That’s probably why some 70% of Americans work in offices with open floor plans, according to the American Facilities Management Association.
But if businesses want to attract the CEOs of the future, they may want to consider erecting a few walls.
Nonprofit research group the Conference Board and consultancies RW2 Enterprises and DDI wanted to know more about the predilections of young business leaders. They worked with 14 American organizations to prepare a new report: Divergent Views/Common Ground: the Leadership Perspectives of C-Suite Executives and Millennial Leaders.
Among various other findings, they discovered that young leaders placed less value on excessively open work spaces than older CEOs perceived they did.

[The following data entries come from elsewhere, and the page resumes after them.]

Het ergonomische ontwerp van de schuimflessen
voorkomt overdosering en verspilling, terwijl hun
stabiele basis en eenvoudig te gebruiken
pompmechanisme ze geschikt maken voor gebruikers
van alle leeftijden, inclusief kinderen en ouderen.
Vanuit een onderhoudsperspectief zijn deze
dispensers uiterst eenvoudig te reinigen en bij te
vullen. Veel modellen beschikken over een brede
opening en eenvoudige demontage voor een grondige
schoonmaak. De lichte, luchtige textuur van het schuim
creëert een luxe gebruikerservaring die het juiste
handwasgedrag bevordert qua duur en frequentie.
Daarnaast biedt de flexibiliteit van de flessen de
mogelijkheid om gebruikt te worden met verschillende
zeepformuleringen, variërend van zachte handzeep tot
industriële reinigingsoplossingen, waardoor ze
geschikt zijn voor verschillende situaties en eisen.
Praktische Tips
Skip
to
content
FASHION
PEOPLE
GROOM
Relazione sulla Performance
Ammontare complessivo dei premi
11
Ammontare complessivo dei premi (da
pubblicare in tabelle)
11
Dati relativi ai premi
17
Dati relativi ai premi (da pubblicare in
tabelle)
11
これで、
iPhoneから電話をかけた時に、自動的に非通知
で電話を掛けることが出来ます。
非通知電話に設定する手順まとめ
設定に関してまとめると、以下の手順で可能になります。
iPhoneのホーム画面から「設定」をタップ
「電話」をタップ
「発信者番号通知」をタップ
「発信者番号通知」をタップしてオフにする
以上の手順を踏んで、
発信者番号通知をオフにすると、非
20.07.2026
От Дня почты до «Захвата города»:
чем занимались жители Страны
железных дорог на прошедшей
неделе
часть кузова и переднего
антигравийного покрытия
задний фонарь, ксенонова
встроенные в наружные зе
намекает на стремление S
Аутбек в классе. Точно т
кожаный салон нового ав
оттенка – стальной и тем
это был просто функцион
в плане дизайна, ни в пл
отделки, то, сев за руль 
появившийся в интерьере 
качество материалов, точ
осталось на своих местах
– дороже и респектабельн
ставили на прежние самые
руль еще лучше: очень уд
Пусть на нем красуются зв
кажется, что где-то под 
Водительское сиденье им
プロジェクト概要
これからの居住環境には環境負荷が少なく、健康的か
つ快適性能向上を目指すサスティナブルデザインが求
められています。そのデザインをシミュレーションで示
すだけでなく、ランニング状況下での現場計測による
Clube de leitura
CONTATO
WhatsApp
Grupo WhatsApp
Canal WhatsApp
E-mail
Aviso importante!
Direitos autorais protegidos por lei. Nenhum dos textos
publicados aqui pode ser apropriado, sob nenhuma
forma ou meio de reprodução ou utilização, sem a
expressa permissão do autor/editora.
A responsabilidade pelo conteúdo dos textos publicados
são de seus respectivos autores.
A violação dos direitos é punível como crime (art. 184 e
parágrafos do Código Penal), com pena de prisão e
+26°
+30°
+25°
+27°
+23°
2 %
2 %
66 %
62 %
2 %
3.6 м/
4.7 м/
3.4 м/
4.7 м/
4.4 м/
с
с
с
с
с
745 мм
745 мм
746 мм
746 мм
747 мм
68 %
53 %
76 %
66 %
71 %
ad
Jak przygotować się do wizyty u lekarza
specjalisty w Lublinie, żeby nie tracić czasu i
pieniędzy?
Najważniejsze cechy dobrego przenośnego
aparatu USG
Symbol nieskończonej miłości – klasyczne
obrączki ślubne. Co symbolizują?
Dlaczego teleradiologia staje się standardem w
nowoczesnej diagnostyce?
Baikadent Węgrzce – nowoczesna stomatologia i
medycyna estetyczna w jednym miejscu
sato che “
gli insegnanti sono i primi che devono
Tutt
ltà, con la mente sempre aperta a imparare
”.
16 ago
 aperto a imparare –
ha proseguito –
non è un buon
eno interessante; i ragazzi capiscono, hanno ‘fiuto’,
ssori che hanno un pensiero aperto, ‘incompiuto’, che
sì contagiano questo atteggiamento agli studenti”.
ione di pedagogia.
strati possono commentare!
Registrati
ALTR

“Though millennial leaders embrace team-oriented work environments … they think excessive openness generates distraction and makes privacy and concentration virtually impossible,” the report’s authors said.
They also discovered that millennial leaders placed a higher value on interpersonal skills and emotional intelligence than their more senior counterparts, who were more likely to value critical thinking, business know-how and managing stakeholders.
If an office space is already complete, they recommend offering flexibility in the way millennials get their work done. This could mean using open spaces for team collaboration sessions but reserving enclosed rooms to offer them some privacy. “Setting clear expectations around performance can enable employees to be accountable for how their works gets done,” they said.
Companies embracing such initiatives, however, may be left hoping for a bounce in millennial productivity to cover any related rise in overheads.
A study published in 2010 by Leeds University in England found higher office densities allowed for “substantial savings” in either rental, land or build costs and lower heating, ventilation and security charges.